**Instrucciones de la tarea:**
Prosigue el texto sobre lo todavía no consciente a partir de su última oración.

====== Texto proporcionado ======

En ellas se vive lo que él llama “primaveras históricas” poseedoras de proyectos que buscan su realización, con pensamientos que se incuban, llena de acciones prospectivas y anticipaciones. Este “último cuarto de hora antes de hacerse de día”, se refleja muy bien en diversas obras desde los profetas de Israel, Joaquín de Fiore, Thomas Munzer, y el Novum Organum de Bacon. Por eso, “todas las épocas en tránsito están llenas, incluso, repletas de todavía no consciente y una clase ascendente es siempre su soporte”.
Si Freud descubrió lo inconsciente, nos falta conocer ese gigantesco mundo psíquico de lo todavía no consciente, o bien sus descubrimientos no han sido percibidos, y las categorías reales implícitas en él, como la de Novum, posibilidad objetiva, todas ellas inaccesibles a la anamnesis platónica, han estado hasta Marx sin teoría categorial.
La decadencia de la sociedad actual ha rechazado lo realmente nuevo, aunque posee las presuposiciones económico-sociales para una teoría de lo todavía no consciente y en estrecha relación con ella, de lo que todavía no ha llegado a ser, sino a la tendencia de lo que va a venir haciendo así accesible por primera vez teórica y prácticamente el futuro. Este conocimiento de la tendencia es incluso necesario para recordar, interpretar, esclarecer en su posible significación y trascendencia lo ya no consciente y lo llegado a ser.

====== Datos del ejercicio ======

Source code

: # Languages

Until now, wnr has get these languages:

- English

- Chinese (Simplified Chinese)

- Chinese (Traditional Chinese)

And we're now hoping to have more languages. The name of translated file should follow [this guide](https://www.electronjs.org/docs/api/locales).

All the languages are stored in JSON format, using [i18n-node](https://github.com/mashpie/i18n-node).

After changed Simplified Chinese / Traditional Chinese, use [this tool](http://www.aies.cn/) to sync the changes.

======

**Respuesta escrita:**
El sueño diurno puede aportar ocurrencias que no mandan una interpretación, sino una elaboración, edifica también como proyectista, castillos en el aire, y no siempre castillos ficticios.
LA ESPERANZA
Uno de los principales afectos del ser humano es la esperanza, que al contrario de la angustia, es activo, práctico y militante. La esperanza como función utópica, proyecta lo que existe hacia un futuro, y un deseo de ser distinto, de ser mejor, y su razón de ser es “la ratio indebilitada de un optimismo militante”. La esperanza es el impulso que lanza al individuo y a la humanidad hacia el futuro. Bloch la ha convertido en “principio”, y así, sin dejar de ser una virtud como en el cristianismo, hunde sus raíces en la realidad material y en la vida humana. A partir del Renacimiento, la esperanza toma un nombre propio: Utopía, de donde deriva el nombre del famoso libro de Tomás Moro. Toda utopía al cumplirse es la expresión ocasional, parcial y mitificadora de la radical aspiración humana hacia su plenitud. Así, Prometeo, de quien se dice en la mitología griega, robó el fuego a los dioses para dárselo a los hombres, por lo cual fue castigado, se convirtió en la figura mítica en que tiene su origen todas las utopías de la humanidad.
Según lo anterior, el mundo no es un cosmos de hechos y leyes que se le imponen al ser humano, sino un proceso en el cual él tiene su parte; no es una sala de espera, sino algo en constante movimiento al que todos debemos contribuir. Pero esto significa superar la resignación y el recuerdo que se convierten muchas veces en obstáculo, para desarrollar nuestra existencia.
“El contenido del acto de la esperanza es, en tanto que clarificado conscientemente, que explicitado escientemente, la función utópica positiva; el contenido histórico de la esperanza, representado primeramente en imágenes, indagado enciclopédicamente en juicios reales, es la cultura humana referida a su horizonte utópico concreto” (BLOCH, Ernst. El Principio esperanza. Tomo I, págs. 135-136).